Klaus Moesgaard

Personal information
- Full name: Klaus Moesgaard Andersen
- Date of birth: 13 February 1997 (age 29)
- Place of birth: Faster, Denmark
- Height: 1.80 m (5 ft 11 in)
- Position: Midfielder

Team information
- Current team: Ringkøbing
- Number: 8

Youth career
- Faster Boldklub
- 2010–2013: Skjern GF
- 2014–2017: Esbjerg fB

Senior career*
- Years: Team / Apps / (Gls)
- 2013–2014: Skjern GF / 13 / (16)
- 2017–2019: Esbjerg fB / 0 / (0)
- 2019–: Ringkøbing IF / 83 / (9)

= Klaus Moesgaard =

Danish footballer (born 1997)

Klaus Moesgaard Andersen (born 13 February 1997) is a Danish footballer who plays as a midfielder for Denmark Series club Ringkøbing IF.

==Career==
===Esbjerg fB===
Moesgaard started playing football at the age of 13 years-old at Skjern GF, before joining Esbjerg fB in 2014, at the age of 17 yesrs-old. Moesgaard had played for the first senior team of Skjern GF at that age and had helped the club to gain promotion, scoring 16 goals in 13 games in the 2013-14 season. The transfer to Esbjerg was set up by a person who worked for Skjern, who had a contact in Esbjerg fB and through this contact arranged a trial, which went well. He started playing with the U19's and in the summer of 2016, he signed a youth contract. Moesgaard played several friendly games with the first team in the summer of 2016, and also began to train with the first team three times a week.

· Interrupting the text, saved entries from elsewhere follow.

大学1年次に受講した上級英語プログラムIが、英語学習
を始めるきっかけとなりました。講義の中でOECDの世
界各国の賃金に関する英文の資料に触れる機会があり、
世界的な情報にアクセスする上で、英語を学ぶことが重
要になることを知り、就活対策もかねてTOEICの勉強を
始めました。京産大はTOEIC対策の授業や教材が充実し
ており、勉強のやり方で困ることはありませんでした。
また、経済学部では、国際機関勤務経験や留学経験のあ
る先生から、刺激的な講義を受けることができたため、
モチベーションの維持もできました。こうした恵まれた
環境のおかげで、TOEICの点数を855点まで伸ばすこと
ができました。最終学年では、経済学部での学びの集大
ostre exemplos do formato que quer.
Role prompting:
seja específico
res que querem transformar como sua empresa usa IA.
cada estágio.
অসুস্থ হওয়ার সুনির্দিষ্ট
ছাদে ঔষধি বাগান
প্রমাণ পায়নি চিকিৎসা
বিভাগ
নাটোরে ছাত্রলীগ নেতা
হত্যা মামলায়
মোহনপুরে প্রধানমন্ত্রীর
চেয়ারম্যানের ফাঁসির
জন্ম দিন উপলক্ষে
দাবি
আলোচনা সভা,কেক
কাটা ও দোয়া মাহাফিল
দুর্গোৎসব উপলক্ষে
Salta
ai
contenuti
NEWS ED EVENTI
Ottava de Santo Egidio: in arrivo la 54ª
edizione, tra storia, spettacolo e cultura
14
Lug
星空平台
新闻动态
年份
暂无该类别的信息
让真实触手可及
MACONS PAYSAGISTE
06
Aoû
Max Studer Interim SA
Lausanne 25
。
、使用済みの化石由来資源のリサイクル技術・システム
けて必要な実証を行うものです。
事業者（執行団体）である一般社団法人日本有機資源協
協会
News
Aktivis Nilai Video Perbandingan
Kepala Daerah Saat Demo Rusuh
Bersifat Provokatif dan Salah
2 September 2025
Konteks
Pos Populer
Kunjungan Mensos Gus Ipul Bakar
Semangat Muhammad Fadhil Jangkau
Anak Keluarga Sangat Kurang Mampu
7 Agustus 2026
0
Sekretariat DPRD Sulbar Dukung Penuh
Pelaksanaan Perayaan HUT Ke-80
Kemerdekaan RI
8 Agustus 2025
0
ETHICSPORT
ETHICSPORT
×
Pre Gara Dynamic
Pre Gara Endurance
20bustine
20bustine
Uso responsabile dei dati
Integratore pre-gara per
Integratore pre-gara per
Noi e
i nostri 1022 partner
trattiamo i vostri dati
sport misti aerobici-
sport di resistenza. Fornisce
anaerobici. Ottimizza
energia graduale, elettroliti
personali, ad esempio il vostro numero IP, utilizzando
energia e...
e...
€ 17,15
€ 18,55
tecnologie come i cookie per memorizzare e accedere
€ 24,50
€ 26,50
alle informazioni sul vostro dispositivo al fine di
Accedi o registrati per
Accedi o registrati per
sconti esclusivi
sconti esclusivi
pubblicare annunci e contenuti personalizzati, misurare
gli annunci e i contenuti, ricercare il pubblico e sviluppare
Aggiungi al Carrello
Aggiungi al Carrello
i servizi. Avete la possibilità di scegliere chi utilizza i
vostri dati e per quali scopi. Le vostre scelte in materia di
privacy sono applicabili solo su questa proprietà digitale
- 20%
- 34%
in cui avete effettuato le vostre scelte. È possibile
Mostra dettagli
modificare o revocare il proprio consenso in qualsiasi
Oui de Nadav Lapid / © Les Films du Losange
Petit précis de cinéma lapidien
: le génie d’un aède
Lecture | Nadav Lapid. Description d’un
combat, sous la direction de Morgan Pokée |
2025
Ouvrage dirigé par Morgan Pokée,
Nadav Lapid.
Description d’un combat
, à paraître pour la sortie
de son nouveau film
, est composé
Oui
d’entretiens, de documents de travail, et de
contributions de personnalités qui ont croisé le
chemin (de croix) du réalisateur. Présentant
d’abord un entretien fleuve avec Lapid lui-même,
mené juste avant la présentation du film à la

In April 2017, Moesgaard signed a contract extension despite being injured for the remainder of 2017. He was also promoted to the first team squad. He returned from injury in November 2018 and made his debut in the Danish Cup against fellow Superliga outfit SønderjyskE on 7 November 2018, appearing as a substitute in a 2-1 quarter-final win.

Moesgaard left the club at the end of the 2018–19 season.

===Ringkøbing IF===
On 30 July 2019, Danish 2nd Division club Ringkøbing IF announced that they had signed Moesgaard. He continued with the club at the start of the 2020 season despite having trials with clubs abroad he reached no agreement with them and so returned to the club.